Damer le pion aux autocrates
Il est dans l'intérêt du monde occidental, riche, que les pays pauvres bénéficient eux aussi d'une vaste couverture vaccinale, analyse Dagens Nyheter :
«Plus on laissera le virus sévir à sa guise dans un nombre croissant de régions du monde, plus le risque de nouvelles mutations sera grand.. ... Enfin, il faut tenir compte d'une certaine dimension géopolitique. Au lendemain de la Seconde Guerre mondiale, les Etats-Unis avaient assumé la responsabilité de la reconstruction d'une part importante de l'Europe occidentale et de l'Asie orientale. Ils ont ainsi créé une disposition positive envers Washington et instauré la confiance dans le capitalisme et la démocratie. Si l'UE et les Etats-Unis n'assument pas de responsabilité aujourd'hui, Pékin et Moscou s'engouffreront dans la brèche de la diplomatie vaccinale pour créer des dépendances et renforcer l'image de leurs systèmes autoritaires.»

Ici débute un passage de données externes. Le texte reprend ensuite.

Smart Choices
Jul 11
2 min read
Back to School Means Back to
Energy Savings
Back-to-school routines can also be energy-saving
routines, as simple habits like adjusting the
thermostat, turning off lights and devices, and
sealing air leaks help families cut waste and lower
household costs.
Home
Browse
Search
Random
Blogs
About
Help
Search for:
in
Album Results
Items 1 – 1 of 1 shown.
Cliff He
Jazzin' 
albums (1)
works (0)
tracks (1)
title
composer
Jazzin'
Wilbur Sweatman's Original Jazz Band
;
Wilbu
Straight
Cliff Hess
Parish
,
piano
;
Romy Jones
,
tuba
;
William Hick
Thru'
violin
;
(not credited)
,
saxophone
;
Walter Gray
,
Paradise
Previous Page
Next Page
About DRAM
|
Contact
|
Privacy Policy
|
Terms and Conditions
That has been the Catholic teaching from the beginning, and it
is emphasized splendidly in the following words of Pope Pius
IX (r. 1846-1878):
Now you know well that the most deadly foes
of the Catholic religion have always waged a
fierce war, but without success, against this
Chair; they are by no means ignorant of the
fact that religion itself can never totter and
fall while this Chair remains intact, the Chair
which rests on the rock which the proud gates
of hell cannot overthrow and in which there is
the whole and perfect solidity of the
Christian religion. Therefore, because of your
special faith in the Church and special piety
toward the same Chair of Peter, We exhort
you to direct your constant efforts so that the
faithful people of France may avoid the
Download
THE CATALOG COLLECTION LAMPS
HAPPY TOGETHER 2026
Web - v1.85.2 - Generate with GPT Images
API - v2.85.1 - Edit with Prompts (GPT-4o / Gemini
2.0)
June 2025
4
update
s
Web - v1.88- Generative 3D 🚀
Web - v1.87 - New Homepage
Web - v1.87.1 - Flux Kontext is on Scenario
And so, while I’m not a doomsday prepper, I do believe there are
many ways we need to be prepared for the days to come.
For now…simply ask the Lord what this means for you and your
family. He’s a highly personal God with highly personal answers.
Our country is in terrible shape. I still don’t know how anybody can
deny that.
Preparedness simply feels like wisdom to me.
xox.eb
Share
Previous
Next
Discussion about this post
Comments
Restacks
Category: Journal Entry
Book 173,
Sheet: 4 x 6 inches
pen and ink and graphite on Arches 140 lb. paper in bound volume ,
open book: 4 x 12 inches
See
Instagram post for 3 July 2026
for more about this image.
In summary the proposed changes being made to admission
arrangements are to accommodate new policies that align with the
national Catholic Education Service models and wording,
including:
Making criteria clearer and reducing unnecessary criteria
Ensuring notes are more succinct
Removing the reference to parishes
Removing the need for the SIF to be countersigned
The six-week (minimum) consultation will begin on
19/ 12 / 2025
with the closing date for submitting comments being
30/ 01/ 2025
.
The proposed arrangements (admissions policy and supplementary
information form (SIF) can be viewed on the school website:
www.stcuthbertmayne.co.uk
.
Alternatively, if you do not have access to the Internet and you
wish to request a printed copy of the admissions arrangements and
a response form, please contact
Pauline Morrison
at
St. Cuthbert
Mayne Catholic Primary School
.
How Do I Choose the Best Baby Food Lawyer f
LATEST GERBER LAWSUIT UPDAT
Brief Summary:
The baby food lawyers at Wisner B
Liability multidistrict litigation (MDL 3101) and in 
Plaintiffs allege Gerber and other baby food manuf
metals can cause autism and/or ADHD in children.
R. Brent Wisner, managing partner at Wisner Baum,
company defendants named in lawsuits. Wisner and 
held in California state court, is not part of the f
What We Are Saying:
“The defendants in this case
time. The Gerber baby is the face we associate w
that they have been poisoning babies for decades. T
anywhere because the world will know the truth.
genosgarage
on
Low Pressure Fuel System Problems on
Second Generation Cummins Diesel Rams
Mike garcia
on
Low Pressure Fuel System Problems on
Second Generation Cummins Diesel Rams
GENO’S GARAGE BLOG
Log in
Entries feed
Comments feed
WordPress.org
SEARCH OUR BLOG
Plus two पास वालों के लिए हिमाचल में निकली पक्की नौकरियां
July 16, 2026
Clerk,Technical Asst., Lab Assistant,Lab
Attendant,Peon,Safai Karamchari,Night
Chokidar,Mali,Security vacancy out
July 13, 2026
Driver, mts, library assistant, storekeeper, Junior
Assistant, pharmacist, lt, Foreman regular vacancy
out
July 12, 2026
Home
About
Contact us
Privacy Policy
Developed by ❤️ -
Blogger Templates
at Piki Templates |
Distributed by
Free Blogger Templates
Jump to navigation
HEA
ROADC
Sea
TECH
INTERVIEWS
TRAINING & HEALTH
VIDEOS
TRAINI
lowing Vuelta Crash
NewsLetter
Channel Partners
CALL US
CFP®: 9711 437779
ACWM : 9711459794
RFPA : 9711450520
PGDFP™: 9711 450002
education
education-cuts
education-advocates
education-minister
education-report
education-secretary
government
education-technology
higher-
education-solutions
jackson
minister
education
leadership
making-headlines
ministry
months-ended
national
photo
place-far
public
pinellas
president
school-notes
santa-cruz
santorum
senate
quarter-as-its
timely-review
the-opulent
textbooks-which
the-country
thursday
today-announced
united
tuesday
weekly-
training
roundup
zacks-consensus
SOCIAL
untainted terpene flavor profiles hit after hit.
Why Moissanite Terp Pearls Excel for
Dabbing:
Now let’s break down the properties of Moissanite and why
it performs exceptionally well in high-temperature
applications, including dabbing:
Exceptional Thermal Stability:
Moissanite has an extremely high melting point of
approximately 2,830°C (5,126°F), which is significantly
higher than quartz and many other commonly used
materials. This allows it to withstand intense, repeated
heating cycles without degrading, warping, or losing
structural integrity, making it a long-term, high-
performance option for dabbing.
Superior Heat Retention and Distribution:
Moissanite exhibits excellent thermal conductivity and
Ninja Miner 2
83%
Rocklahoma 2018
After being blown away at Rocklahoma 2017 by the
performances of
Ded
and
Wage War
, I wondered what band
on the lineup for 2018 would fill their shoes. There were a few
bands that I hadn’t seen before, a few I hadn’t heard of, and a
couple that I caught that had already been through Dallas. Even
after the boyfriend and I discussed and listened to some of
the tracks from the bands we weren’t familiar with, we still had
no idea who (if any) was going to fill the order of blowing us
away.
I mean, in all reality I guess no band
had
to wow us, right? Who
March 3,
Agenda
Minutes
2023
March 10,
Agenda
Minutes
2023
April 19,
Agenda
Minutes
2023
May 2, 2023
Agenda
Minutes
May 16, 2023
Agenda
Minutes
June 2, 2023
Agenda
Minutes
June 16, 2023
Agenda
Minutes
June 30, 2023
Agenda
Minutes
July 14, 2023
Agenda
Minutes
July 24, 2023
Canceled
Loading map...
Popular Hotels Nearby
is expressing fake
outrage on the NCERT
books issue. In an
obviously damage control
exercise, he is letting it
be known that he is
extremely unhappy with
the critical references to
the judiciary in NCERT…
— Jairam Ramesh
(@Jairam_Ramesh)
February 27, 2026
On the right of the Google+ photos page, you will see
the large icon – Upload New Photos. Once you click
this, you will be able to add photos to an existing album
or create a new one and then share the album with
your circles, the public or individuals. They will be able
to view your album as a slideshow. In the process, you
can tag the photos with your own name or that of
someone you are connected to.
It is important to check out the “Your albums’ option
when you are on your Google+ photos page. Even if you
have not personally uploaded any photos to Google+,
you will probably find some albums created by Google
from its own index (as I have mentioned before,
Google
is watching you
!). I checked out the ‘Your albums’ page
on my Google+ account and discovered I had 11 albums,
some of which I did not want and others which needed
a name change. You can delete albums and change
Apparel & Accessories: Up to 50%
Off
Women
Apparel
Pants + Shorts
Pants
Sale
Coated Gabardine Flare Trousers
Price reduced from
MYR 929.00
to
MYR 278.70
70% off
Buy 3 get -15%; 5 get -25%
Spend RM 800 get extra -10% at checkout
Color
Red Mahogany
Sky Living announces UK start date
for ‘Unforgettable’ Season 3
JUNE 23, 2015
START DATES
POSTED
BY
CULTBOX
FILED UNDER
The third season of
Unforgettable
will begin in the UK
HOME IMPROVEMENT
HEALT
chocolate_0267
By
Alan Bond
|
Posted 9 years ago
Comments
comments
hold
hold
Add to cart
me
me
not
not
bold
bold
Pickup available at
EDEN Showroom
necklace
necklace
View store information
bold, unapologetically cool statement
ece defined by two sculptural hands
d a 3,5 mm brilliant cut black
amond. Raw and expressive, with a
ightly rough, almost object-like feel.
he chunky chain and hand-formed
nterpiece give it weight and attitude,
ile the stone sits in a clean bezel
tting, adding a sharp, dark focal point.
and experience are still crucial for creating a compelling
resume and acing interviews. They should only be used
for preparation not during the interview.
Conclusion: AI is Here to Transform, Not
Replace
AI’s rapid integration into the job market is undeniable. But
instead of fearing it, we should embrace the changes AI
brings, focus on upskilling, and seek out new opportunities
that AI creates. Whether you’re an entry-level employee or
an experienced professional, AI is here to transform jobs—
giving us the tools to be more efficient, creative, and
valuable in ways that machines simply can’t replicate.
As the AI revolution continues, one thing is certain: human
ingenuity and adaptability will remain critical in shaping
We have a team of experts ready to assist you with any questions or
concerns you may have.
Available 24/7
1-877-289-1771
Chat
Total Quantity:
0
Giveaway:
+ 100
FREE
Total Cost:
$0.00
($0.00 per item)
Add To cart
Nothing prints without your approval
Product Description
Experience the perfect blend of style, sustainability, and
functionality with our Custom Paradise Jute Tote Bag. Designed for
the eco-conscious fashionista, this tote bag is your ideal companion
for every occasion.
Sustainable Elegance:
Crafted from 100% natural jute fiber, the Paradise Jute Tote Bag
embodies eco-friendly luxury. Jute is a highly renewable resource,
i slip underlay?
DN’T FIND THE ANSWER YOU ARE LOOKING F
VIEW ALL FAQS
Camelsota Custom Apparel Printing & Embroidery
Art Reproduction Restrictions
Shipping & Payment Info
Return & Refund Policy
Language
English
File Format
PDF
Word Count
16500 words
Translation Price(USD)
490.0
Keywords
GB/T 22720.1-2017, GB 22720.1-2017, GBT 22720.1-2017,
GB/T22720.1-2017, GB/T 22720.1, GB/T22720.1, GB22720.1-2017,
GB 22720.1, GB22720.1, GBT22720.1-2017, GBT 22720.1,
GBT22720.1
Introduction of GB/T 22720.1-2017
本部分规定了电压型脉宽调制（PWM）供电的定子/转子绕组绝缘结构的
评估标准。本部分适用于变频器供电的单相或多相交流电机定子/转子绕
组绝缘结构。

Suspendre la validité des brevets
Dans le quotidien Die Presse, Marcus Bachmann, représentant de Médecins sans frontières, appelle à dévier des principes de l'économie de marché :
«C'est à cause de contrats opaques passés avec l'industrie pharmaceutique et de leur brevets que nous sommes aujourd'hui à la merci d'une poignée d'entreprises : des entités qui prennent leurs décisions sur la base des priorités de l'économie de marché, et non des priorités médicales. ... Pour combattre le coronavirus, il faut suspendre les droits de protection de la propriété intellectuelle, par exemple les brevets de médicaments, vaccins et tests - au moins jusqu'à la fin de la pandémie. D'autant plus que les vaccins sont en très grande partie financés par l'argent du contribuable. Si ce principe était mis en pratique, la production en masse de vaccins génériques pourrait couvrir l'immense besoin que nous avons - non seulement en Europe, mais dans le monde entier.»
Faire d'une pierre deux coups
The Daily Telegraph se réjouit de l'opportunité qui s'offre selon lui au Royaume Uni :
«Il devrait saisir l'occasion de devenir le plus grand producteur national de vaccins au monde, et le plus grand donateur à ceux qui ne sont pas en mesure de réagir aussi rapidement ou efficacement. Ce serait faire un usage noble des deniers publics, avec d'immenses bienfaits à la clé. Cela permettrait en effet de sauver d'innombrables vies, promouvrait le développement international et redorerait le blason du Royaume-Uni à l'étranger, et ce non pas comme un appendice de l'Europe ou des Etats-Unis, mais en tant que puissance novatrice agissant dans l'intérêt général. ... Peut-être pourrions-nous faire parvenir à l'Europe une partie de nos vaccins, ce qui aurait pour corollaire de désamorcer nos chamailleries diplomatiques avec Bruxelles, mais d'autres pays en ont un besoin plus urgent.»